§ WHAT YOU SHOULD DO
Transcribe the records underneath word for word, and leave no line out.

§ RECORDS
Content starts

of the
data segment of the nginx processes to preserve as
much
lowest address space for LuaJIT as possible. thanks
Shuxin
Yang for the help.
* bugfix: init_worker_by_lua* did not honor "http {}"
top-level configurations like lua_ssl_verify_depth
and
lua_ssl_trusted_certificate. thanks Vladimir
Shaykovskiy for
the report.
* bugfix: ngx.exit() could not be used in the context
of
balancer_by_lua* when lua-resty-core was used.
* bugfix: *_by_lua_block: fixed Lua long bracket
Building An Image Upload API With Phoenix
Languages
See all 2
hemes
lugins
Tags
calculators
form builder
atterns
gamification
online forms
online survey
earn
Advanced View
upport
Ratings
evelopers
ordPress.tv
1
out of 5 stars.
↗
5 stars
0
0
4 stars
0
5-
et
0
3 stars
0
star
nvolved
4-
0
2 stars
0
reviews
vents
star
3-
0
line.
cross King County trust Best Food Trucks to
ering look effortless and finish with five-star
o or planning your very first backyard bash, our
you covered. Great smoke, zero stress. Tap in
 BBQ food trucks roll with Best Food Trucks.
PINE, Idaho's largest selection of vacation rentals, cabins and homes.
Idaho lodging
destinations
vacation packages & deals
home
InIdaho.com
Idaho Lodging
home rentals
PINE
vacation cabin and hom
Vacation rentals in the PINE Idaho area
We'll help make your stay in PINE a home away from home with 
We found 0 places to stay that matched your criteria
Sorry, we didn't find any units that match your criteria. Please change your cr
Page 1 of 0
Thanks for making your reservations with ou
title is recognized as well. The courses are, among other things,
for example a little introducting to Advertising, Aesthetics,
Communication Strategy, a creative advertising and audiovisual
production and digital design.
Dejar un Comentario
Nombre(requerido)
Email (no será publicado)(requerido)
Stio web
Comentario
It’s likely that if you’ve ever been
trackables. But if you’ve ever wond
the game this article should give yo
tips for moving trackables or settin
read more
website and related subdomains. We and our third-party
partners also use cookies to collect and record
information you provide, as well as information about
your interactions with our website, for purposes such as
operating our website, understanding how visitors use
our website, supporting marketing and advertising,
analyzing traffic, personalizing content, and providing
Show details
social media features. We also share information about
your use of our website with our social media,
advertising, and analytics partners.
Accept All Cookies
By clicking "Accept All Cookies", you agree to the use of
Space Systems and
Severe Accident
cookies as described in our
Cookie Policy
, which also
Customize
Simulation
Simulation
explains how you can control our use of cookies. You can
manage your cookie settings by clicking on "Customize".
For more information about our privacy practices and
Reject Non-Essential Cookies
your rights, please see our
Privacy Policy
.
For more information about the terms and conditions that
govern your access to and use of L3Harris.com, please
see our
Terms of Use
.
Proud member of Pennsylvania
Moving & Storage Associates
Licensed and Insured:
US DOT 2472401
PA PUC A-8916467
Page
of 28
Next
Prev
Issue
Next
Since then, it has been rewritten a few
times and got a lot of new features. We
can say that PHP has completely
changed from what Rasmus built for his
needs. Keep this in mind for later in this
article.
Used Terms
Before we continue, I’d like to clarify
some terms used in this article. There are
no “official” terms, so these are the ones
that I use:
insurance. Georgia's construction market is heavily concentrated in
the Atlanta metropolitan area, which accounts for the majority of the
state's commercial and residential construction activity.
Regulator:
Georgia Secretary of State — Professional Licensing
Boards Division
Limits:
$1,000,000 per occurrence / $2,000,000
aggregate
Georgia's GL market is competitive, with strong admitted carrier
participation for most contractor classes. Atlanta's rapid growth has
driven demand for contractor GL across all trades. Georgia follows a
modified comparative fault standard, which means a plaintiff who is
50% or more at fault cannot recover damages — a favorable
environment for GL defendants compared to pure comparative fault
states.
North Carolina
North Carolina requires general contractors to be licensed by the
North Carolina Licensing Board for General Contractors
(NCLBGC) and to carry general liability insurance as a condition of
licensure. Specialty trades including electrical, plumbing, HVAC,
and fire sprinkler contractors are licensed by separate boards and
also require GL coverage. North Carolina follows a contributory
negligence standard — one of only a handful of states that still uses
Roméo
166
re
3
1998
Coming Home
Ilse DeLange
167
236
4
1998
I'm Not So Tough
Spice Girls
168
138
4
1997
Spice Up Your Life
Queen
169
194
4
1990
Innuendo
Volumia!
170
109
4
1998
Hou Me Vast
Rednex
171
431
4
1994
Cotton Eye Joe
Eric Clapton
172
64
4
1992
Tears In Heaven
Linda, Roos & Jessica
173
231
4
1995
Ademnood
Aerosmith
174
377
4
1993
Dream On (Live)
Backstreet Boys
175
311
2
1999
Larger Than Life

Content ends

§ SOLUTION BELOW
of the
data segment of the nginx processes to preserve as
much
lowest address space for LuaJIT as possible. thanks
Shuxin
Yang for the help.
* bugfix: init_worker_by_lua* did not honor "http {}"
top-level configurations like lua_ssl_verify_depth
and
lua_ssl_trusted_certificate. thanks Vladimir
Shaykovskiy for
the report.
* bugfix: ngx.exit() could not be used in the context
of
balancer_by_lua* when lua-resty-core was used.
* bugfix: *_by_lua_block: fixed Lua long bracket
Building An Image Upload API With Phoenix
Languages
See all 2
hemes
lugins
Tags
calculators
form builder
atterns
gamification
online forms
online survey
earn
Advanced View
upport
Ratings
evelopers
ordPress.tv
1
out of 5 stars.
↗
5 stars
0
0
4 stars
0
5-
et
0
3 stars
0
star
nvolved
4-
0
2 stars
0
reviews
vents
star
3-
0
line.
cross King County trust Best Food Trucks to
ering look effortless and finish with five-star
o or planning your very first backyard bash, our
you covered. Great smoke, zero stress. Tap in
 BBQ food trucks roll with Best Food Trucks.
PINE, Idaho's largest selection of vacation rentals, cabins and homes.
Idaho lodging
destinations
vacation packages & deals
home
InIdaho.com
Idaho Lodging
home rentals
PINE
vacation cabin and hom
Vacation rentals in the PINE Idaho area
We'll help make your stay in PINE a home away from home with 
We found 0 places to stay that matched your criteria
Sorry, we didn't find any units that match your criteria. Please change your cr
Page 1 of 0
Thanks for making your reservations with ou
title is recognized as well. The courses are, among other things,
for example a little introducting to Advertising, Aesthetics,
Communication Strategy, a creative advertising and audiovisual
production and digital design.
Dejar un Comentario
Nombre(requerido)
Email (no será publicado)(requerido)
Stio web
Comentario
It’s likely that if you’ve ever been
trackables. But if you’ve ever wond
the game this article should give yo
tips for moving trackables or settin
read more
website and related subdomains. We and our third-party
partners also use cookies to collect and record
information you provide, as well as information about
your interactions with our website, for purposes such as
operating our website, understanding how visitors use
our website, supporting marketing and advertising,
analyzing traffic, personalizing content, and providing
Show details
social media features. We also share information about
your use of our website with our social media,
advertising, and analytics partners.
Accept All Cookies
By clicking "Accept All Cookies", you agree to the use of
Space Systems and
Severe Accident
cookies as described in our
Cookie Policy
, which also
Customize
Simulation
Simulation
explains how you can control our use of cookies. You can
manage your cookie settings by clicking on "Customize".
For more information about our privacy practices and
Reject Non-Essential Cookies
your rights, please see our
Privacy Policy
.
For more information about the terms and conditions that
govern your access to and use of L3Harris.com, please
see our
Terms of Use
.
Proud member of Pennsylvania
Moving & Storage Associates
Licensed and Insured:
US DOT 2472401
PA PUC A-8916467
Page
of 28
Next
Prev
Issue
Next
Since then, it has been rewritten a few
times and got a lot of new features. We
can say that PHP has completely
changed from what Rasmus built for his
needs. Keep this in mind for later in this
article.
Used Terms
Before we continue, I’d like to clarify
some terms used in this article. There are
no “official” terms, so these are the ones
that I use:
insurance. Georgia's construction market is heavily concentrated in
the Atlanta metropolitan area, which accounts for the majority of the
state's commercial and residential construction activity.
Regulator:
Georgia Secretary of State — Professional Licensing
Boards Division
Limits:
$1,000,000 per occurrence / $2,000,000
aggregate
Georgia's GL market is competitive, with strong admitted carrier
participation for most contractor classes. Atlanta's rapid growth has
driven demand for contractor GL across all trades. Georgia follows a
modified comparative fault standard, which means a plaintiff who is
50% or more at fault cannot recover damages — a favorable
environment for GL defendants compared to pure comparative fault
states.
North Carolina
North Carolina requires general contractors to be licensed by the
North Carolina Licensing Board for General Contractors
(NCLBGC) and to carry general liability insurance as a condition of
licensure. Specialty trades including electrical, plumbing, HVAC,
and fire sprinkler contractors are licensed by separate boards and
also require GL coverage. North Carolina follows a contributory
negligence standard — one of only a handful of states that still uses
Roméo
166
re
3
1998
Coming Home
Ilse DeLange
167
236
4
1998
I'm Not So Tough
Spice Girls
168
138
4
1997
Spice Up Your Life
Queen
169
194
4
1990
Innuendo
Volumia!
170
109
4
1998
Hou Me Vast
Rednex
171
431
4
1994
Cotton Eye Joe
Eric Clapton
172
64
4
1992
Tears In Heaven
Linda, Roos & Jessica
173
231
4
1995
Ademnood
Aerosmith
174
377
4
1993
Dream On (Live)
Backstreet Boys
175
311
2
1999
Larger Than Life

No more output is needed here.